An Ode to Dr. Keller

role models Dec 22, 2023

Reverend Timothy Keller died yesterday, after a three-year cancer battle, and I can’t stop thinking about who I would be had I never encountered his book The Reason for God: Belief in the Age of Skepticism.

I bought it on the same day I picked up Bob Goff’s Love Does. They were displayed right next to each other on the table at Barnes & Noble. It was 2009, and I’d never heard of either man, but obviously, I was searching; somehow trying to believe in God again.

I’ve read two dozen of Keller’s books since, so I’m wistful and plaintive over his passing.

The story of losing my religion is typical in many ways. I wasn’t mad at God exactly, after a sad, confusing season, but rather enraged by the ignorant meddling and judgmental rigidity of Christians who’d entered my story uninvited. I didn’t walk away from Christianity as much as I strolled backward out of the faith, like an outlaw from a saloon, double-barreling all of Christendom with my middle fingers.

It was charming.

But in 2009, Keller and Goff rekindled a dying flame in me with their humble, intelligent Christianity. They challenged what I thought I knew and ushered me out of a furious apostasy into a new relationship with God.

Who knew such a thing was possible in this political/religious climate?


In 1989, Dr. Keller founded Redeemer Presbyterian Church in New York City, a place that “good Christians” love to deride as liberal, faithless, non-churchgoing, pagan, etc.

People told him he was crazy because churches were dying all over the city.

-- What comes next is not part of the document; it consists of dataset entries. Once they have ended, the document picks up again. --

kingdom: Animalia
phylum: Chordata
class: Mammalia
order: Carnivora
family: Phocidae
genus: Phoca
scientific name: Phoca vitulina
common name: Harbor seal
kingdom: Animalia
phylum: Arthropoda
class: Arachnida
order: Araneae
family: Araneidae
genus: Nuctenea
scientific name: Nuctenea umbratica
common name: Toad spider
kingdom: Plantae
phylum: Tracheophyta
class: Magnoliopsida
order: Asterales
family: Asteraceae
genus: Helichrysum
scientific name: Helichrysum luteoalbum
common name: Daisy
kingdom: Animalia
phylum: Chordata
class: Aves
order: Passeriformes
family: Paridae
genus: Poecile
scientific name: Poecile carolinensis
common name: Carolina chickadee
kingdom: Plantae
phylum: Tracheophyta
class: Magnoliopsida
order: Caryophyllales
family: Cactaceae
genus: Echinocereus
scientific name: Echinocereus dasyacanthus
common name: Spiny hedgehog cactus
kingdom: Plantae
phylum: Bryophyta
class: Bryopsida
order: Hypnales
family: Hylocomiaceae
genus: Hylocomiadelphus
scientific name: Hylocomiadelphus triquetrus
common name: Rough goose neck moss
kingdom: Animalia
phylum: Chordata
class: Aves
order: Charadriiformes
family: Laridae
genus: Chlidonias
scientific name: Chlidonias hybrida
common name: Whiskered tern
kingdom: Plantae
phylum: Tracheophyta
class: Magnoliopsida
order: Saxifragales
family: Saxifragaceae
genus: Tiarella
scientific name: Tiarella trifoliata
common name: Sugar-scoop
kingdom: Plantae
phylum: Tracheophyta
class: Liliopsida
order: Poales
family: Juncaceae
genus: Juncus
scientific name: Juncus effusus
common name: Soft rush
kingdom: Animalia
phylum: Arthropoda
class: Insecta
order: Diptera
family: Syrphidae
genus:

They said he’d have to tuck it in, scrub some of the demanding parts out of the gospel, but Keller, a theologian, didn’t.

He doubled down.

Keller waved the gospel like a giant flag over New York City, using his scholar’s mind and deep love of Jesus to patiently explain why the gospel is STILL SUCH GOOD NEWS. Today Redeemer has 5,000 regular congregants and has spawned a network of daughter churches all over the city.

Keller preached the gospel, even the hard parts, to people like me - the skeptics, the apostates, and the wounded. Through his books and sermons, I saw glimmers of the goodness of God, rather than the tired religious circus I was used to. He didn’t avoid topics like suffering, righteousness, and holiness, he spoke right to them, refusing to spare this current Babylon. His deft mind and commitment to reason, broke down the ineffable until it felt like a pure, strong signal amid all the self-righteous, power-hungry noise.

In 2010, as a direct result of his work, I picked up my old bible again and decided to spend a year reading it. Something Dr. Keller would consider a triumph.

Back then I made a deal with God. I would spend a year reading the Bible with an open mind and heart. If after a year, I didn’t believe it was the inspired word of God, I wouldn’t. What did I have to lose anyway?

On day two of my project (and every day since) I felt God flood the scriptures with golden light, showing me things I had never seen before. Would that have even happened without Dr. Keller? I don’t know.

I can say with honesty and delight that Dr. Keller is a force behind what I do now: Helping people listen for the still small voice, so they can grow into who God had in mind all along. Bob Goff had a hand in that too.

Ephesians 2:10 says we are God’s workmanship. In Greek, the word workmanship is poema. I am a poem. You are a poem. Our lives are about so much more than losing weight and paying bills. Our job is to glorify God with our lives, to make this world look and behave more like heaven. To do justice, love mercy, and walk humbly with God.

I like helping people figure out how to do that.

Dr. Keller took a hard and improbable route into the heart of New York City to go find people, like me, who are repulsed by religion and desperate for Jesus. He found us, thousands, maybe millions of us. It’s this pioneering model I attempt to follow.

Can you imagine the conversation he and Jesus are having today?

Thank you, Dr. Keller. Rest in Love.